The main question that preoccupied the Paris fall shows, which ended this week, was how to make clothes that women will actually want to wear. Nobody asked the question that explicitly — this is still a business of smoke and mirrors, as the Louis Vuitton show demonstrated with its reflective columns and front-row lineup of young celebrities — but the clothes made everything crystal clear.
First, there was the Chanel show, held as usual in the Grand Palais. This season, instead of a mock brasserie, airport, or supermarket — all sets for recent collections — Karl Lagerfeld re-created a no-nonsense couture salon, with a front-row seat for every guest. In fact, that was the show’s title: “Front Row Only.” The arrangement brought the clothes closer to the audience, and downplayed the notion that shows are entertainment. He then backed up his theme by making clothes that were more widely accessible in style and attitude — without diluting Chanel’s high-fashion image.
This was one of Lagerfeld’s best ready-to-wear efforts in a while, and even though we sat through a whopping 93 outfits, the show moved at a pace that reflected the spirit of the clothes. The opening look, a dress and matching cropped jacket in deep-fuchsia bouclé flecked with black, set the tone for the tailoring. The fit was lean and dynamic, great for a woman who wants to look polished yet comfortable. It was shown, like many of the outfits, with low-heeled boots with panels in the same bouclé. Lagerfeld also did his version of sweatshirts (okay: more the suggestion of them), and this season’s popular khaki raincoat and tough, close-fitting sport jacket (in black leather) with a deep hood.
In other words, he found credible ways to connect Chanel to the rhythm of many women’s lives today. More casual looks with a street vibe, more gender-free outerwear, and fewer fussy evening dresses. And he still managed to soak everything in Chanel’s language and pearls.
Designers like Phoebe Philo and Demna Gvasalia, via the label Vetements and now Balenciaga, have changed the landscape of high fashion by designing clothes that are both forward-thinking and beg to be worn now. Hedi Slimane has raised Saint Laurent’s cachet among consumers by simplifying designs, and not making the brand beholden to conventional ideas of luxury or YSL’s legacy. The Paris shows have made it glaringly clear that some conceptual designers are having a hard time creating clothes that are both wearable and desirable.
I’ve loved Nicolas Ghesquière’s collections for Louis Vuitton since he became creative director two years ago. His clothes were fresh and wearable, or looked that way. But the collection he showed yesterday, while it contained plenty of wearable styles — fluid dresses in scarf prints, fuzzy sweatshirts in saturated colors, lots of pants — was basically an overstyled bunch of classics. Ghesquière said afterward that his aim this season was to rework classics, like the cropped jacket and the futuristic sports look he popularized, adding, about the show, “It’s not a big statement.”
I get what he’s saying. In fact, a lot of designers are taking the same approach. But Ghesquière isn’t giving people a new way to perceive themselves in those classics.

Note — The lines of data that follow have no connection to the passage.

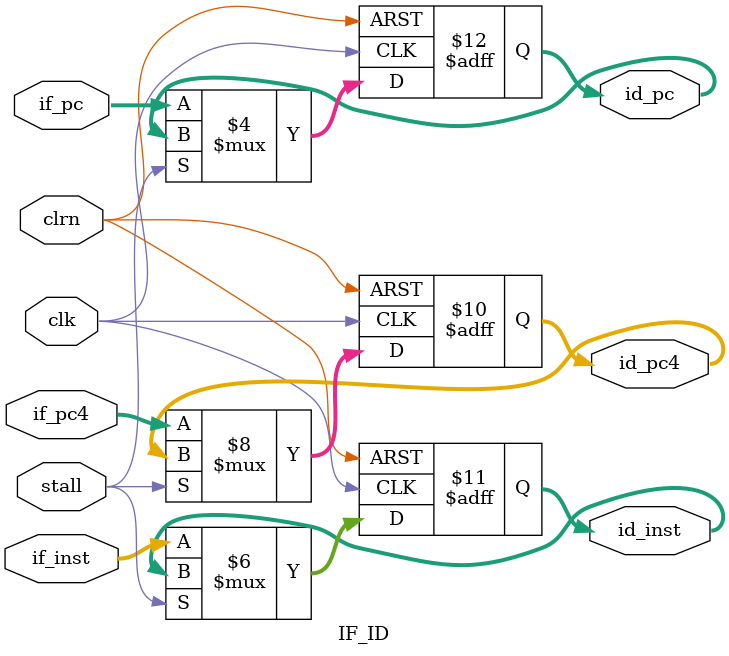
<source format=v>
`timescale 1ns / 1ps
module IF_ID (
    /*intr*/
    if_pc,
    /*intr*/
    if_pc4,
    if_inst,
    stall,
    clk,
    clrn,
    id_pc4,
    /*intr*/
    id_inst,
    id_pc
    /*intr*/
);
  input [31:0] if_pc4, if_inst;
  input clk, clrn;
  input stall;

  output [31:0] id_pc4, id_inst;

  /*intr*/
  input [31:0] if_pc;
  output [31:0] id_pc;
  reg [31:0] id_pc;
  /*intr*/
  
  reg [31:0] id_pc4, id_inst;

  always @(posedge clk or negedge clrn)  //add stall
    if (clrn == 0) begin
      id_pc4  <= 0;
      id_inst <= 0;
      id_pc <= 0;
    end else if (stall == 0) begin
      id_pc4  <= if_pc4;
      id_inst <= if_inst;
      id_pc <= if_pc;
    end
endmodule

</source>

That’s what is missing. Instead, he’s just updating the hiking boot, or the trench coat, or the Gaultier bra-cup top. As I say, he seemed on the right track with his first Vuitton collections.

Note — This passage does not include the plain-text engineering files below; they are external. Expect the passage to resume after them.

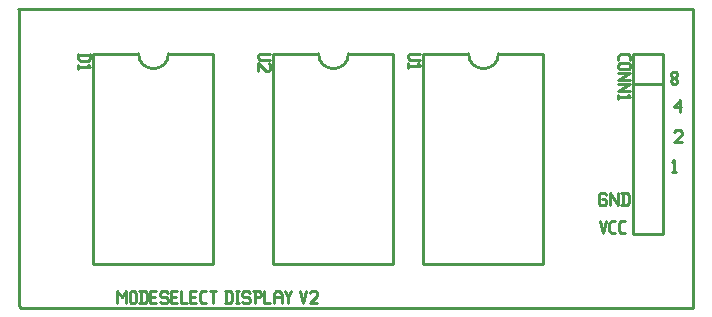
<source format=gbr>
G04 start of page 13 for group -4079 idx -4079 *
G04 Title: (unknown), topsilk *
G04 Creator: pcb 20140316 *
G04 CreationDate: Sat 09 Apr 2022 06:06:23 PM GMT UTC *
G04 For: steve *
G04 Format: Gerber/RS-274X *
G04 PCB-Dimensions (mil): 2250.00 1000.00 *
G04 PCB-Coordinate-Origin: lower left *
%MOIN*%
%FSLAX25Y25*%
%LNTOPSILK*%
%ADD49C,0.0100*%
G54D49*X0Y100000D02*X225000D01*
Y200D01*
X700D01*
X200Y700D01*
Y100000D01*
X32900Y5800D02*Y1800D01*
Y5800D02*X34400Y3800D01*
X35900Y5800D01*
Y1800D01*
X37100Y5300D02*Y2300D01*
Y5300D02*X37600Y5800D01*
X38600D01*
X39100Y5300D01*
Y2300D01*
X38600Y1800D02*X39100Y2300D01*
X37600Y1800D02*X38600D01*
X37100Y2300D02*X37600Y1800D01*
X40800Y5800D02*Y1800D01*
X42100Y5800D02*X42800Y5100D01*
Y2500D01*
X42100Y1800D02*X42800Y2500D01*
X40300Y1800D02*X42100D01*
X40300Y5800D02*X42100D01*
X44000Y4000D02*X45500D01*
X44000Y1800D02*X46000D01*
X44000Y5800D02*Y1800D01*
Y5800D02*X46000D01*
X49200D02*X49700Y5300D01*
X47700Y5800D02*X49200D01*
X47200Y5300D02*X47700Y5800D01*
X47200Y5300D02*Y4300D01*
X47700Y3800D01*
X49200D01*
X49700Y3300D01*
Y2300D01*
X49200Y1800D02*X49700Y2300D01*
X47700Y1800D02*X49200D01*
X47200Y2300D02*X47700Y1800D01*
X50900Y4000D02*X52400D01*
X50900Y1800D02*X52900D01*
X50900Y5800D02*Y1800D01*
Y5800D02*X52900D01*
X54100D02*Y1800D01*
X56100D01*
X57300Y4000D02*X58800D01*
X57300Y1800D02*X59300D01*
X57300Y5800D02*Y1800D01*
Y5800D02*X59300D01*
X61200Y1800D02*X62500D01*
X60500Y2500D02*X61200Y1800D01*
X60500Y5100D02*Y2500D01*
Y5100D02*X61200Y5800D01*
X62500D01*
X63700D02*X65700D01*
X64700D02*Y1800D01*
X69200Y5800D02*Y1800D01*
X70500Y5800D02*X71200Y5100D01*
Y2500D01*
X70500Y1800D02*X71200Y2500D01*
X68700Y1800D02*X70500D01*
X68700Y5800D02*X70500D01*
X72400D02*X73400D01*
X72900D02*Y1800D01*
X72400D02*X73400D01*
X76600Y5800D02*X77100Y5300D01*
X75100Y5800D02*X76600D01*
X74600Y5300D02*X75100Y5800D01*
X74600Y5300D02*Y4300D01*
X75100Y3800D01*
X76600D01*
X77100Y3300D01*
Y2300D01*
X76600Y1800D02*X77100Y2300D01*
X75100Y1800D02*X76600D01*
X74600Y2300D02*X75100Y1800D01*
X78800Y5800D02*Y1800D01*
X78300Y5800D02*X80300D01*
X80800Y5300D01*
Y4300D01*
X80300Y3800D02*X80800Y4300D01*
X78800Y3800D02*X80300D01*
X82000Y5800D02*Y1800D01*
X84000D01*
X85200Y4800D02*Y1800D01*
Y4800D02*X85900Y5800D01*
X87000D01*
X87700Y4800D01*
Y1800D01*
X85200Y3800D02*X87700D01*
X88900Y5800D02*X89900Y3800D01*
X90900Y5800D01*
X89900Y3800D02*Y1800D01*
X93900Y5800D02*X94900Y1800D01*
X95900Y5800D01*
X97100Y5300D02*X97600Y5800D01*
X99100D01*
X99600Y5300D01*
Y4300D01*
X97100Y1800D02*X99600Y4300D01*
X97100Y1800D02*X99600D01*
X193800Y29100D02*X194800Y25100D01*
X195800Y29100D01*
X197700Y25100D02*X199000D01*
X197000Y25800D02*X197700Y25100D01*
X197000Y28400D02*Y25800D01*
Y28400D02*X197700Y29100D01*
X199000D01*
X200900Y25100D02*X202200D01*
X200200Y25800D02*X200900Y25100D01*
X200200Y28400D02*Y25800D01*
Y28400D02*X200900Y29100D01*
X202200D01*
X195500Y38500D02*X196000Y38000D01*
X194000Y38500D02*X195500D01*
X193500Y38000D02*X194000Y38500D01*
X193500Y38000D02*Y35000D01*
X194000Y34500D01*
X195500D01*
X196000Y35000D01*
Y36000D02*Y35000D01*
X195500Y36500D02*X196000Y36000D01*
X194500Y36500D02*X195500D01*
X197200Y38500D02*Y34500D01*
Y38500D02*X199700Y34500D01*
Y38500D02*Y34500D01*
X201400Y38500D02*Y34500D01*
X202700Y38500D02*X203400Y37800D01*
Y35200D01*
X202700Y34500D02*X203400Y35200D01*
X200900Y34500D02*X202700D01*
X200900Y38500D02*X202700D01*
X217600Y75500D02*X218100Y75000D01*
X217600Y76300D02*Y75500D01*
Y76300D02*X218300Y77000D01*
X218900D01*
X219600Y76300D01*
Y75500D01*
X219100Y75000D02*X219600Y75500D01*
X218100Y75000D02*X219100D01*
X217600Y77700D02*X218300Y77000D01*
X217600Y78500D02*Y77700D01*
Y78500D02*X218100Y79000D01*
X219100D01*
X219600Y78500D01*
Y77700D01*
X218900Y77000D02*X219600Y77700D01*
X218400Y67100D02*X220400Y69600D01*
X218400Y67100D02*X220900D01*
X220400Y69600D02*Y65600D01*
X218600Y59000D02*X219100Y59500D01*
X220600D01*
X221100Y59000D01*
Y58000D01*
X218600Y55500D02*X221100Y58000D01*
X218600Y55500D02*X221100D01*
X217800Y48800D02*X218600Y49600D01*
Y45600D01*
X217800D02*X219300D01*
X205000Y85000D02*Y25000D01*
X215000D01*
Y85000D01*
X205000D01*
Y75000D02*X215000D01*
Y85000D01*
X25000D02*Y15000D01*
X65000D01*
Y85000D01*
X25000D02*X40000D01*
X50000D02*X65000D01*
X40000D02*G75*G03X50000Y85000I5000J0D01*G01*
X85000D02*Y15000D01*
X125000D01*
Y85000D01*
X85000D02*X100000D01*
X110000D02*X125000D01*
X100000D02*G75*G03X110000Y85000I5000J0D01*G01*
X135000D02*Y15000D01*
X175000D01*
Y85000D01*
X135000D02*X150000D01*
X160000D02*X175000D01*
X150000D02*G75*G03X160000Y85000I5000J0D01*G01*
X200000Y84300D02*Y83000D01*
X200700Y85000D02*X200000Y84300D01*
X200700Y85000D02*X203300D01*
X204000Y84300D01*
Y83000D01*
X200500Y81800D02*X203500D01*
X204000Y81300D01*
Y80300D01*
X203500Y79800D01*
X200500D02*X203500D01*
X200000Y80300D02*X200500Y79800D01*
X200000Y81300D02*Y80300D01*
X200500Y81800D02*X200000Y81300D01*
Y78600D02*X204000D01*
X200000Y76100D01*
X204000D01*
X200000Y74900D02*X204000D01*
X200000Y72400D01*
X204000D01*
X203200Y71200D02*X204000Y70400D01*
X200000D02*X204000D01*
X200000Y71200D02*Y69700D01*
X20000Y84500D02*X24000D01*
Y83200D02*X23300Y82500D01*
X20700D02*X23300D01*
X20000Y83200D02*X20700Y82500D01*
X20000Y85000D02*Y83200D01*
X24000Y85000D02*Y83200D01*
X23200Y81300D02*X24000Y80500D01*
X20000D02*X24000D01*
X20000Y81300D02*Y79800D01*
X80500Y85000D02*X84000D01*
X80500D02*X80000Y84500D01*
Y83500D01*
X80500Y83000D01*
X84000D01*
X83500Y81800D02*X84000Y81300D01*
Y79800D01*
X83500Y79300D01*
X82500D02*X83500D01*
X80000Y81800D02*X82500Y79300D01*
X80000Y81800D02*Y79300D01*
X130500Y85000D02*X134000D01*
X130500D02*X130000Y84500D01*
Y83500D01*
X130500Y83000D01*
X134000D01*
X133200Y81800D02*X134000Y81000D01*
X130000D02*X134000D01*
X130000Y81800D02*Y80300D01*
M02*

</source>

Miuccia Prada is another designer who is going to have to adapt her methods to a fast-changing world. I don’t mean with her main Prada line, which depends on her conceptual brilliance. That’s Prada’s identity. But Miu Miu is plainly in a bind. It has become too expensive for what it is, and the quirky gestures are starting to make you think of a nutty aunt you’d rather avoid. With this collection, you could see that Prada was trying to bring Miu Miu closer to the main line, by doing modified versions of some of the looks she showed last month in Milan, like fur-trimmed coats, a basic military-style jacket, and argyle knits. But Miu Miu needs a more considered overhaul if it wants to stay relevant as it ages.
The designers at Valentino, Maria Grazia Chiuri and Pierpaolo Piccioli, think that people should put down their digital devices and live in the moment — have contact with people and cultural experiences. See what happens. That’s good advice, but they, too, should get out of their institutions. Their fall collection, inspired largely by ballet, used a very familiar form, not only in silhouettes and drapery, but also in the casual, layered way that dancers dress for warm-ups or during downtime. And the designers didn’t do enough to break out of it.